• Data records:

══════════

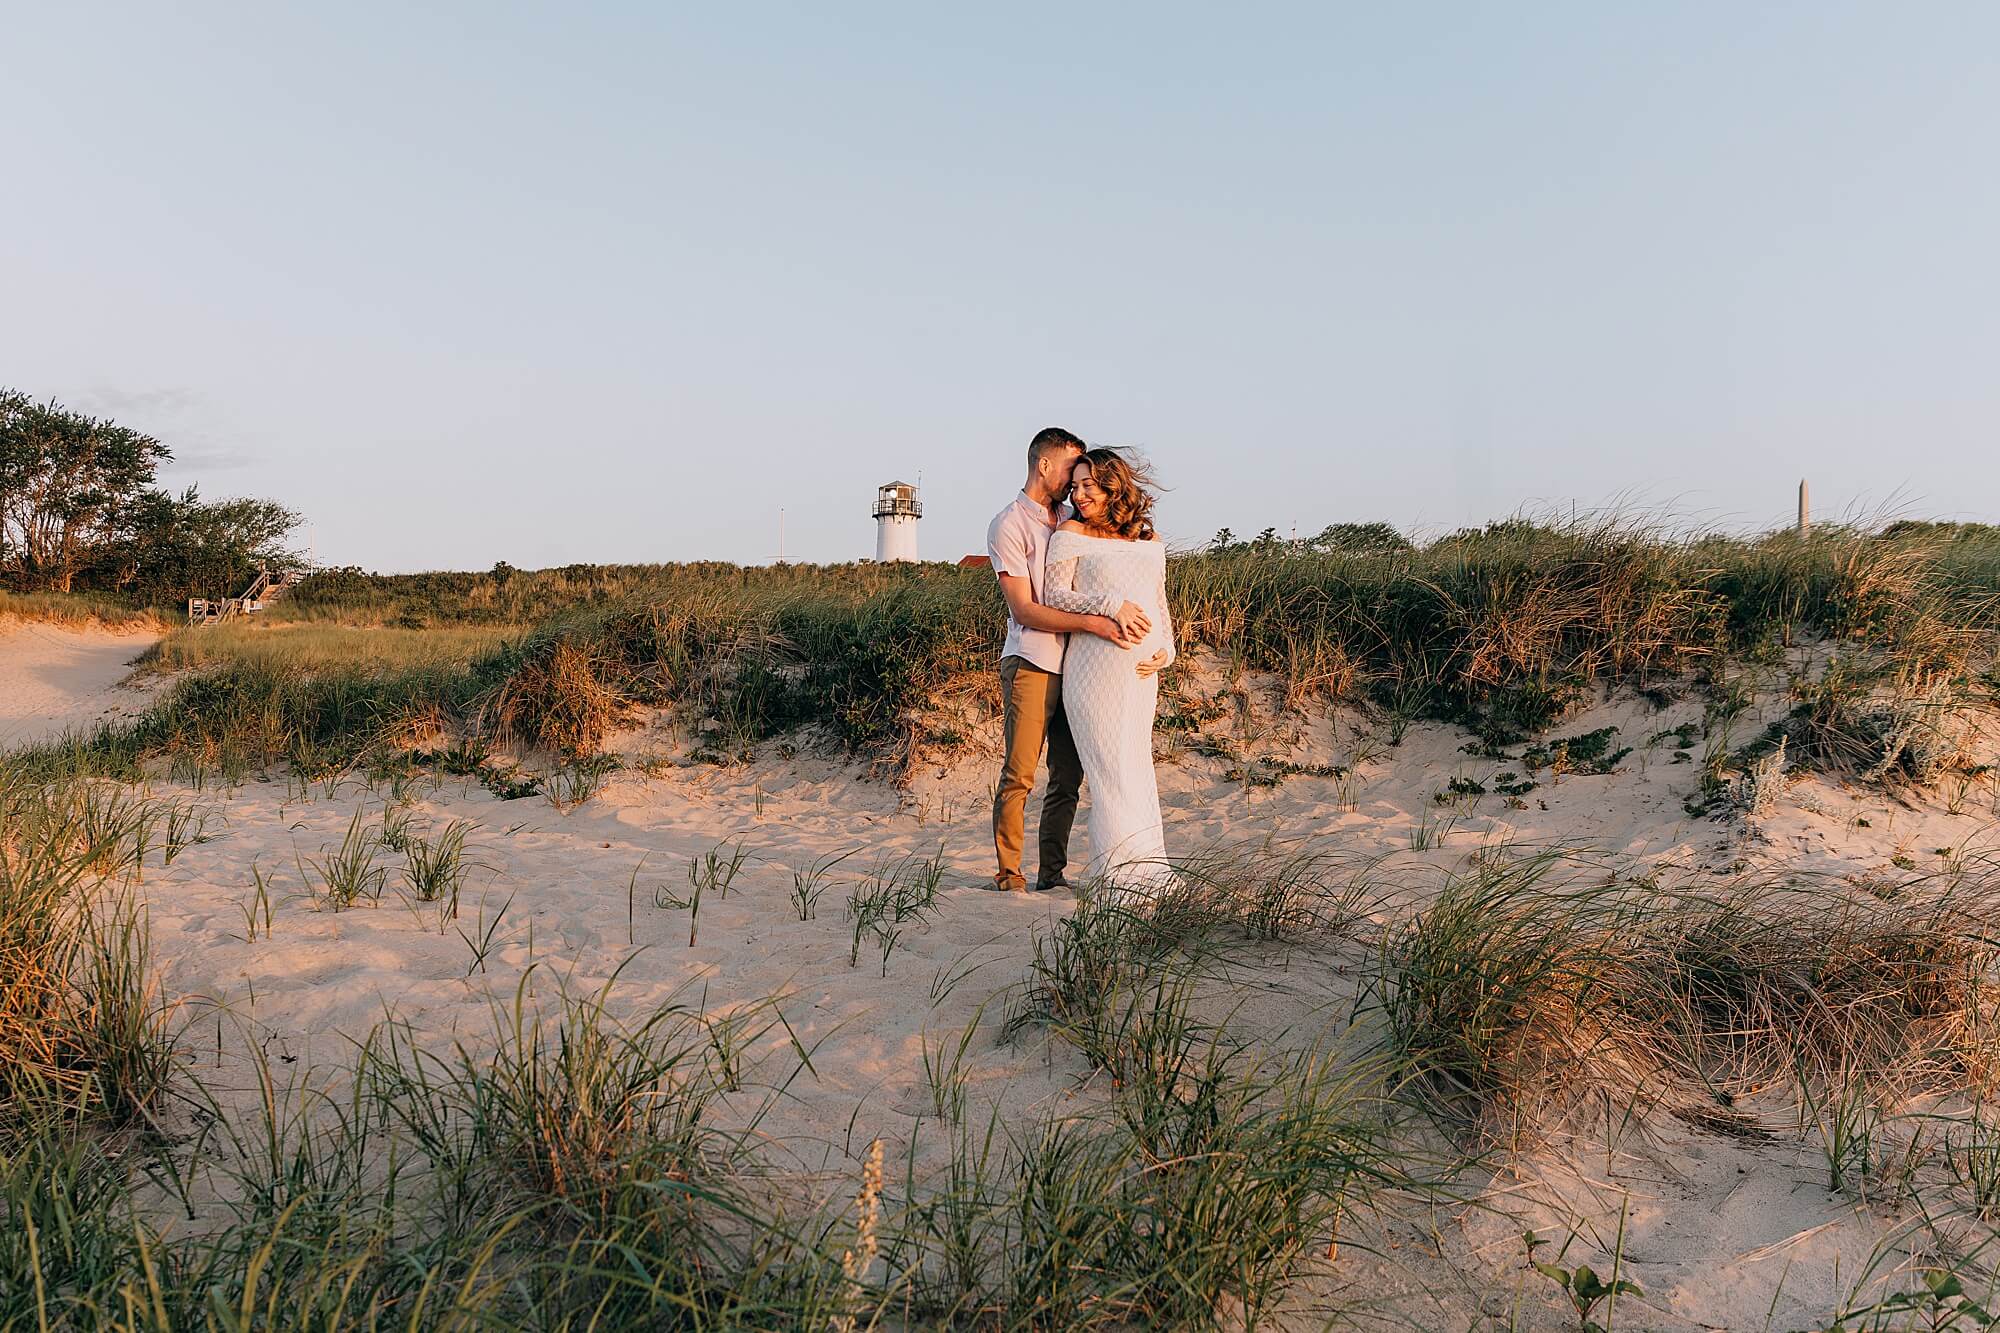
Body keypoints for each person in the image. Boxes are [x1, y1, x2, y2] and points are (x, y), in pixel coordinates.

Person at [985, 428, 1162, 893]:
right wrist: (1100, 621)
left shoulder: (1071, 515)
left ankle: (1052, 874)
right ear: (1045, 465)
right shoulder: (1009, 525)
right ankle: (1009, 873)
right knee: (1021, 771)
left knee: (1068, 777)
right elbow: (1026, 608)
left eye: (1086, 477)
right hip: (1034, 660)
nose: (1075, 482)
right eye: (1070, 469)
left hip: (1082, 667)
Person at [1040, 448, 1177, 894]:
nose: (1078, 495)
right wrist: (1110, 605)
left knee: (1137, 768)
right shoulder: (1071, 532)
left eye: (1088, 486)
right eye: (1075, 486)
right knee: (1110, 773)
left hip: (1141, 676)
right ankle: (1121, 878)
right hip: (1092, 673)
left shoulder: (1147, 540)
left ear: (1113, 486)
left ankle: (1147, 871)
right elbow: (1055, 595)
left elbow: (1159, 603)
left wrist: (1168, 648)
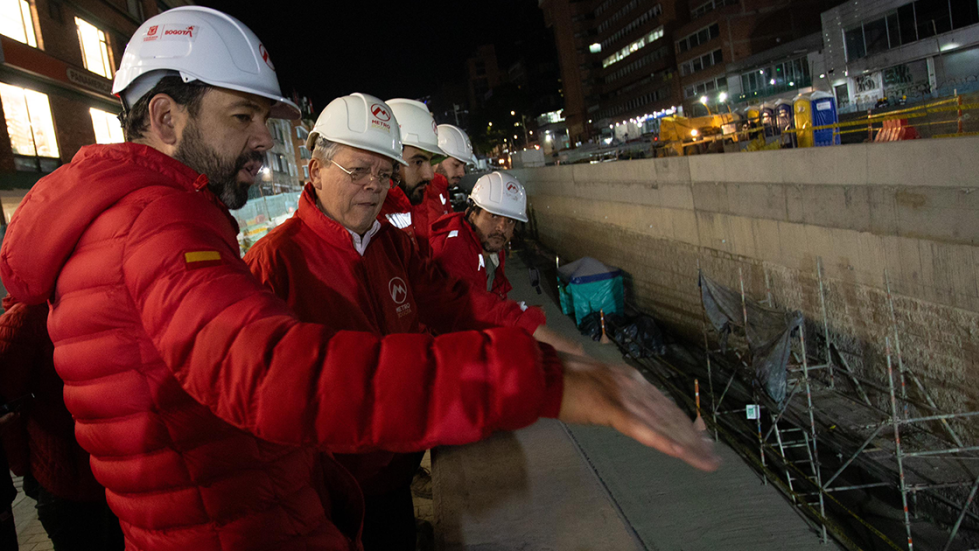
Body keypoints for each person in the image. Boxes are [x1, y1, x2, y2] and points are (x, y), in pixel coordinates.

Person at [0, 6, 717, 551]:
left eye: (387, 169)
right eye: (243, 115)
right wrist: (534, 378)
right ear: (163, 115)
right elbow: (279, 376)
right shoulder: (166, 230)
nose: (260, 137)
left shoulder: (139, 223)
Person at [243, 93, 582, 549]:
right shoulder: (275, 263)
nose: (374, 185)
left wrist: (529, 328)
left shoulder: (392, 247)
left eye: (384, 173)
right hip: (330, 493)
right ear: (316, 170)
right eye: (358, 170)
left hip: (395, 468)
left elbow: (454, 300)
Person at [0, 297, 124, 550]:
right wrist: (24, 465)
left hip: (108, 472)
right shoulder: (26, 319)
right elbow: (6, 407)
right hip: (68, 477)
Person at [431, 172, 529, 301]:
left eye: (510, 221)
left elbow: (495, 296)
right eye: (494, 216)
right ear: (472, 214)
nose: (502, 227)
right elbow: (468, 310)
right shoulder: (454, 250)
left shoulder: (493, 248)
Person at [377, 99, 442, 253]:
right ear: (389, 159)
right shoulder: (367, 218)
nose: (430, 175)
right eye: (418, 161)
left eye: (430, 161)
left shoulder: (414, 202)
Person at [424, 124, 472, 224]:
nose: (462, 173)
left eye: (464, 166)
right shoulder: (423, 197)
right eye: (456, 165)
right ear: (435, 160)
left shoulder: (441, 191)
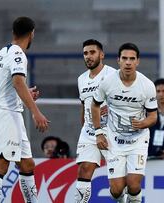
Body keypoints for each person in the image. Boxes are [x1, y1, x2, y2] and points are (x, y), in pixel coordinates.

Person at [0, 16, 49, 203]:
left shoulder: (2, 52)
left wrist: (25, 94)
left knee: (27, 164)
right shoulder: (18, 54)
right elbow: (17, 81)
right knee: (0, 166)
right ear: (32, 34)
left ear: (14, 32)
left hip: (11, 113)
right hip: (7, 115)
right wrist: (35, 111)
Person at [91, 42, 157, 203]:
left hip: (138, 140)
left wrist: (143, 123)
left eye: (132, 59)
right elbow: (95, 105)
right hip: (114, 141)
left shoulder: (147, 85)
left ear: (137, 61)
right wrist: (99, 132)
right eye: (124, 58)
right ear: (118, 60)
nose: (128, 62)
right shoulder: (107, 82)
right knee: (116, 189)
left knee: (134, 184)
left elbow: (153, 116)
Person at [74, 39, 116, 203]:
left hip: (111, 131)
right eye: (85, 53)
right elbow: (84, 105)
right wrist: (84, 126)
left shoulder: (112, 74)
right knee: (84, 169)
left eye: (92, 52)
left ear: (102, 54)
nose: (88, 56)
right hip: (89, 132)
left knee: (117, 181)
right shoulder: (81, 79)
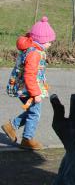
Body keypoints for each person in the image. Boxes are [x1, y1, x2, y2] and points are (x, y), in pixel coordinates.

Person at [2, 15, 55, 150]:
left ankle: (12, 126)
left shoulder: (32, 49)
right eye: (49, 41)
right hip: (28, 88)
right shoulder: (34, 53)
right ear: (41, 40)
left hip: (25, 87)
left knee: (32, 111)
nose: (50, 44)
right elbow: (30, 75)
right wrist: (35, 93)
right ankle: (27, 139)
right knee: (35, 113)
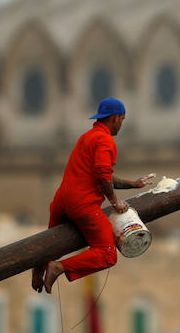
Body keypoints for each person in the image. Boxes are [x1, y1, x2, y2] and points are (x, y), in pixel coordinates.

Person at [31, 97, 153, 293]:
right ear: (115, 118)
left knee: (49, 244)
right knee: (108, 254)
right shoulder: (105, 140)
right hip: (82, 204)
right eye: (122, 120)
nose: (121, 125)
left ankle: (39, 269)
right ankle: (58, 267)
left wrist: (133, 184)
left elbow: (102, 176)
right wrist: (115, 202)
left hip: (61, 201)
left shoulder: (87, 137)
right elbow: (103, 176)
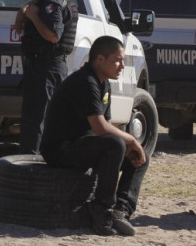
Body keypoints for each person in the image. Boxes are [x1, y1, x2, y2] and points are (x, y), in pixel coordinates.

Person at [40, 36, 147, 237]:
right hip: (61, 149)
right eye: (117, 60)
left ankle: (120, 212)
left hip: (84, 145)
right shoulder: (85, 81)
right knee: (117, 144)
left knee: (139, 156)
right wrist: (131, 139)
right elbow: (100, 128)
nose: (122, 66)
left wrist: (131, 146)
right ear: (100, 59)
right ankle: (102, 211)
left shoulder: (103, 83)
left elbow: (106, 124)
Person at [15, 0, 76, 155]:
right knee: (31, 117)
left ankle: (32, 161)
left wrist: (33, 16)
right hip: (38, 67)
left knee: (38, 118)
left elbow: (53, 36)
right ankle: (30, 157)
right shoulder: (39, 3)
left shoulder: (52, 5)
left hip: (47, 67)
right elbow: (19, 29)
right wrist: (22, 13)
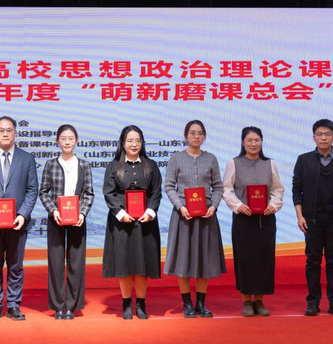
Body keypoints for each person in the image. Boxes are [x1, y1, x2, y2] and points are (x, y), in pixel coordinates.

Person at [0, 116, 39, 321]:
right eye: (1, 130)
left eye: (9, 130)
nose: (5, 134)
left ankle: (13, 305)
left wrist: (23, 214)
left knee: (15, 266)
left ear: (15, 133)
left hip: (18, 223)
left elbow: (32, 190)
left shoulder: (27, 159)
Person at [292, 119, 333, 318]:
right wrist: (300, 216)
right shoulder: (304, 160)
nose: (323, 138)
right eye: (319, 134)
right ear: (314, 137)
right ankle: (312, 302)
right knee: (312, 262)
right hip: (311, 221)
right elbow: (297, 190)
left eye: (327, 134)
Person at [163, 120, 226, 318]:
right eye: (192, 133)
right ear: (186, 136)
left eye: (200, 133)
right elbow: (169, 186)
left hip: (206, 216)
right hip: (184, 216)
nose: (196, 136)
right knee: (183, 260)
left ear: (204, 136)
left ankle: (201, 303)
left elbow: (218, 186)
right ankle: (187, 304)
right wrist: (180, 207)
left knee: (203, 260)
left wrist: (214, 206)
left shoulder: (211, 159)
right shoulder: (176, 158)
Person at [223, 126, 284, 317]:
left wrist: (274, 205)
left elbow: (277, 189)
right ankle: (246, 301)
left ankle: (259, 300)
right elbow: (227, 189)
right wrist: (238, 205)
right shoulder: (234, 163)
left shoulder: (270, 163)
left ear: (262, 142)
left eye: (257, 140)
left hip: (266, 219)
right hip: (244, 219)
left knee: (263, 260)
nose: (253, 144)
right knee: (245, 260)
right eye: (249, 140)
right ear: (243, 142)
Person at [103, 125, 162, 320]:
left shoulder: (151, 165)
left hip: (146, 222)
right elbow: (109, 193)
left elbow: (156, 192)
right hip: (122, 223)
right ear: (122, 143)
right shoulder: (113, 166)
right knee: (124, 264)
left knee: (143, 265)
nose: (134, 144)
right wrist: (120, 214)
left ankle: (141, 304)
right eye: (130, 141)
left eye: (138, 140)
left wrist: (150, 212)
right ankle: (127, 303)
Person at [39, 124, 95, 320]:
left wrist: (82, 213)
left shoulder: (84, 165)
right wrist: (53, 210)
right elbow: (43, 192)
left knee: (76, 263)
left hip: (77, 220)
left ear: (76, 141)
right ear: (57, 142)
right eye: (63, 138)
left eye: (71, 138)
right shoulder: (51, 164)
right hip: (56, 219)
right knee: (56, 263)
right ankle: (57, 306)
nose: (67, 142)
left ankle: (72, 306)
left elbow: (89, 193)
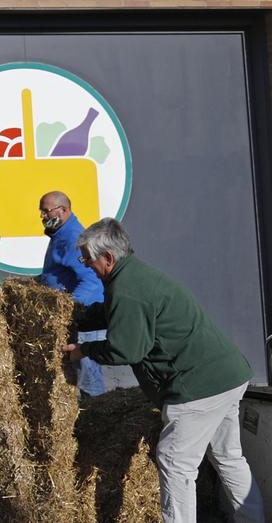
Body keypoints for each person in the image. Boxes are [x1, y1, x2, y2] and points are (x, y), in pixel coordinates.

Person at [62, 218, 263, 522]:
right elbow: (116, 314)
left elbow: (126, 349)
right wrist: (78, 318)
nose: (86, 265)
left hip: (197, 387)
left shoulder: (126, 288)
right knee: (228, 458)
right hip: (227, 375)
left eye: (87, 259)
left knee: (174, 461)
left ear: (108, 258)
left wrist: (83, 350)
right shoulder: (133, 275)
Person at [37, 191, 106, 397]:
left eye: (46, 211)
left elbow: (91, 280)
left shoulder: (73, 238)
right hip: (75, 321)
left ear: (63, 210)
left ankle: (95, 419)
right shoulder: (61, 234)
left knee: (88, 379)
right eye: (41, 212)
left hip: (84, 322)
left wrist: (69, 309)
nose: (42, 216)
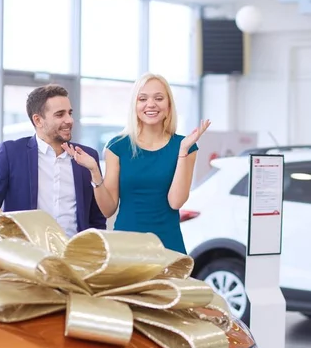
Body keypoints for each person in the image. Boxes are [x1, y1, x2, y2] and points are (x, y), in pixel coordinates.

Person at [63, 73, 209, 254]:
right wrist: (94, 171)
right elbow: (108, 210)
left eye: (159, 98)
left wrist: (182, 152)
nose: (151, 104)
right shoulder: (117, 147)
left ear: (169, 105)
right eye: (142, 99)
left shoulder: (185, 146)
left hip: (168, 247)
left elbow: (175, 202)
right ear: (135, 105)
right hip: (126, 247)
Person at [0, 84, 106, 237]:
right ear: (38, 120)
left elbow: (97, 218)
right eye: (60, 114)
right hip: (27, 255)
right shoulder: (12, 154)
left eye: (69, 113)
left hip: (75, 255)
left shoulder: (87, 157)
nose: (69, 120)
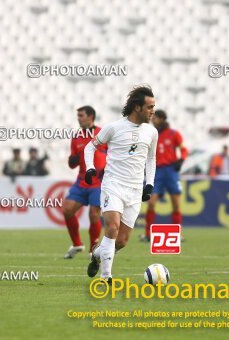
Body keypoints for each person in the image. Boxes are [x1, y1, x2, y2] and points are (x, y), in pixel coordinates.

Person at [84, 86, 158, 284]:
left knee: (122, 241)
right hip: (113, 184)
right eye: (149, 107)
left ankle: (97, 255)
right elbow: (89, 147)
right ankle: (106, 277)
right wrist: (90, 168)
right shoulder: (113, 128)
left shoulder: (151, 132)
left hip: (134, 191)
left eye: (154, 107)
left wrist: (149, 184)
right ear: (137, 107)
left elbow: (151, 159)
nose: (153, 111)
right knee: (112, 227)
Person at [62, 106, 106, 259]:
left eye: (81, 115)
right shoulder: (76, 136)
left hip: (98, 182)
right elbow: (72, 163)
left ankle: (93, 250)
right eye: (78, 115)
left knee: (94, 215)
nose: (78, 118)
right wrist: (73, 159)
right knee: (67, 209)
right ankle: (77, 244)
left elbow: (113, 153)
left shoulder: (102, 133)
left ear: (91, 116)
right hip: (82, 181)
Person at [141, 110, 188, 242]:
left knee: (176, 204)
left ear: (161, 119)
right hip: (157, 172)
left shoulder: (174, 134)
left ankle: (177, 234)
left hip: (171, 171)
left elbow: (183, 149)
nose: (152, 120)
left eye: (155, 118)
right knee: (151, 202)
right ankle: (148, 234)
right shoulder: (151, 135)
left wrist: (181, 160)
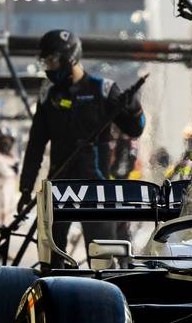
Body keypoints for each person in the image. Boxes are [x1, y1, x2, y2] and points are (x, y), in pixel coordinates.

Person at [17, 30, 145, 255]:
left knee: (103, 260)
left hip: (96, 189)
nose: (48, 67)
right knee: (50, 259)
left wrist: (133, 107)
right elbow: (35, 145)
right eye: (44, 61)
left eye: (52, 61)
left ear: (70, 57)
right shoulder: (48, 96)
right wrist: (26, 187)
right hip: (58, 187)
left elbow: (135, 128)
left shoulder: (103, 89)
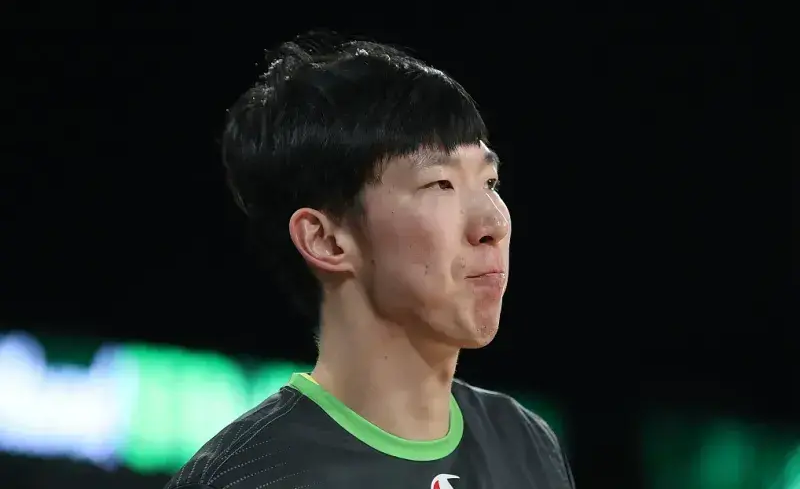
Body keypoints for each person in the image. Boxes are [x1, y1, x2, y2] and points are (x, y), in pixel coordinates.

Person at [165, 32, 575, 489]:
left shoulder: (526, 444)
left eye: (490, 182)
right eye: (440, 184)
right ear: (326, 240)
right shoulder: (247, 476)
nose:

══════════

• Activity: Your answer must be the exact lines from the records above, from the one containing "nose: (430, 175)" through the one containing "left eye: (132, 59)", both included, with every picture left out.

• Answer to this task:
nose: (430, 175)
right eye: (418, 161)
left eye: (430, 161)
left shoulder: (414, 202)
Person at [424, 124, 472, 224]:
nose: (462, 173)
left eye: (464, 166)
right shoulder: (423, 197)
right eye: (456, 165)
right ear: (435, 160)
left shoulder: (441, 191)
Body keypoints for each person in the image. Boxes are [x1, y1, x2, y2] and points are (x, y), in pixel coordinates.

Person at [0, 16, 49, 203]:
left shoulder: (2, 52)
left wrist: (25, 94)
left knee: (27, 164)
right shoulder: (18, 54)
right elbow: (17, 81)
right knee: (0, 166)
right ear: (32, 34)
left ear: (14, 32)
left hip: (11, 113)
right hip: (7, 115)
right wrist: (35, 111)
Person at [91, 42, 157, 203]:
left hip: (138, 140)
left wrist: (143, 123)
left eye: (132, 59)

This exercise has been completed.